COURT OF APPEALS OF VIRGINIA
Present: Judges Malveaux, Raphael and Callins UNPUBLISHED
TERRY ALLEN RIGGLEMAN MEMORANDUM OPINION* v. Record No. 0531-23-3 PER CURIAM OCTOBER 24, 2023 COMMONWEALTH OF VIRGINIA
FROM THE CIRCUIT COURT OF ROCKINGHAM COUNTY Andrew S. Baugher, Judge
(Terry A. Riggleman, on briefs), pro se.
(Jason S. Miyares, Attorney General; Matthew P. Dullaghan, Senior Assistant Attorney General, on brief), for appellee. Appellee submitting on brief.
Terry A. Riggleman appeals the trial court’s judgment dismissing his petition “to compel the
court to stop lending its aid to the enforcement of an illegal contract and request for a declaratory
judgment.” After examining the briefs and record in this case, the panel unanimously holds that
oral argument is unnecessary because “the appeal is wholly without merit.” Code
§ 17.1-403(ii)(a); Rule 5A:27(a). We affirm.

(Records)
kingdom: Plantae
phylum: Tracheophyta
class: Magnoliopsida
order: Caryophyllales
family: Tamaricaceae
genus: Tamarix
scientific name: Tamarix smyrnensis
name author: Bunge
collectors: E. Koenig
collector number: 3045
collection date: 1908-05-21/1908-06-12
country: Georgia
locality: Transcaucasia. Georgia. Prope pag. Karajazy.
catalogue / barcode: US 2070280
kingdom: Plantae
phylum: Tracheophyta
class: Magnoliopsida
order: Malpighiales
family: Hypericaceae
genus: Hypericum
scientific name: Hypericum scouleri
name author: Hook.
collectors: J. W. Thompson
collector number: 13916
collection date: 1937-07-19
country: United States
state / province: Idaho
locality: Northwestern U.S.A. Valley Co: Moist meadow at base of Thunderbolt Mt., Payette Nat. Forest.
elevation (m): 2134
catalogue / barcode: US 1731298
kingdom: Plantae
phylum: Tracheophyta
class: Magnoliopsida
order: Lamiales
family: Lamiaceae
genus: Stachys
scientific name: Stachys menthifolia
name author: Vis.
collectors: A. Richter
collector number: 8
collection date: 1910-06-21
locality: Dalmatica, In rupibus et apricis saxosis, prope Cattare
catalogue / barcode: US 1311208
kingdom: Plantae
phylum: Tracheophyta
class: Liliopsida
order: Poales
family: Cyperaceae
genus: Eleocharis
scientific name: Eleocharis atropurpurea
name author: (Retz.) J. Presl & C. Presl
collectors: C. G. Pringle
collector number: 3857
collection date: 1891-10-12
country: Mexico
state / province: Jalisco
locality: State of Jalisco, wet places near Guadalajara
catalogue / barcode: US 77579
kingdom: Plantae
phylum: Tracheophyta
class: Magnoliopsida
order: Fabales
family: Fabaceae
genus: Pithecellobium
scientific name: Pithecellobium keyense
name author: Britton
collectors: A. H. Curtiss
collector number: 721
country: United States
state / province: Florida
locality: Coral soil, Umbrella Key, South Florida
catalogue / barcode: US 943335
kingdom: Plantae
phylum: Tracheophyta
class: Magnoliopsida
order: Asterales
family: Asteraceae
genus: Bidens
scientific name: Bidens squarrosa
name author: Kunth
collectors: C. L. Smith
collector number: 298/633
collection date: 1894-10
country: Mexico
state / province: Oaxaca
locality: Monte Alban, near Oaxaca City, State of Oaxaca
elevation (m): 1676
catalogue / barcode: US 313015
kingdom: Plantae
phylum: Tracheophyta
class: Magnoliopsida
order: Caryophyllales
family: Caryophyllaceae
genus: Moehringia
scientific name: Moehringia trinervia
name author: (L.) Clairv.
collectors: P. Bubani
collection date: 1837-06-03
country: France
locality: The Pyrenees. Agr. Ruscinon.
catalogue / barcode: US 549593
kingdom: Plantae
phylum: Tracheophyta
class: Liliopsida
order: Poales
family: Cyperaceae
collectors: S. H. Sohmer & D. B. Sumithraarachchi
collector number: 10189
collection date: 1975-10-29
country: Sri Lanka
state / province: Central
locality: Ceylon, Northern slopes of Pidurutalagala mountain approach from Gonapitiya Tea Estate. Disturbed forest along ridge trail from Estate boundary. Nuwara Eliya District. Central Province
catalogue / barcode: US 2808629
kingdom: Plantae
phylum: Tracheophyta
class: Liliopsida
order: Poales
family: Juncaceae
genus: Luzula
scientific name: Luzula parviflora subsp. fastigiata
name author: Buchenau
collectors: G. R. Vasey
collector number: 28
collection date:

■ **Tasks and exercises**
a - List every judge named in the court opinion.
b - Extend the court opinion, picking up right after "We affirm."

■ **Responses in order**
a - Malveaux, Raphael, Callins, Andrew S. Baugher

b -
BACKGROUND
In July 2007, the trial court convicted Riggleman under a written plea agreement of 25
offenses, including 4 counts of use of a firearm in the commission of a felony, in violation of Code
§ 18.2-53.1. The trial court sentenced Riggleman, in relevant part, to three years’ incarceration on
each of the use of a firearm convictions. Riggleman did not appeal the trial court’s judgment.
* This opinion is not designated for publication. See Code § 17.1-413(A). On February 25, 2022, Riggleman filed a petition for declaratory judgment and “to compel
the court to stop lending its aid to the enforcement of an illegal contract.” Riggleman argued that
under Code § 18.2-53.1, a second or subsequent conviction for use of a firearm in the commission
of a felony requires a five-year mandatory minimum term of incarceration. He thus asserted that the
prosecutor in his criminal cases did not have the authority to draft a plea agreement that imposed
only three years of incarceration for three of his four convictions under Code § 18.2-53.1.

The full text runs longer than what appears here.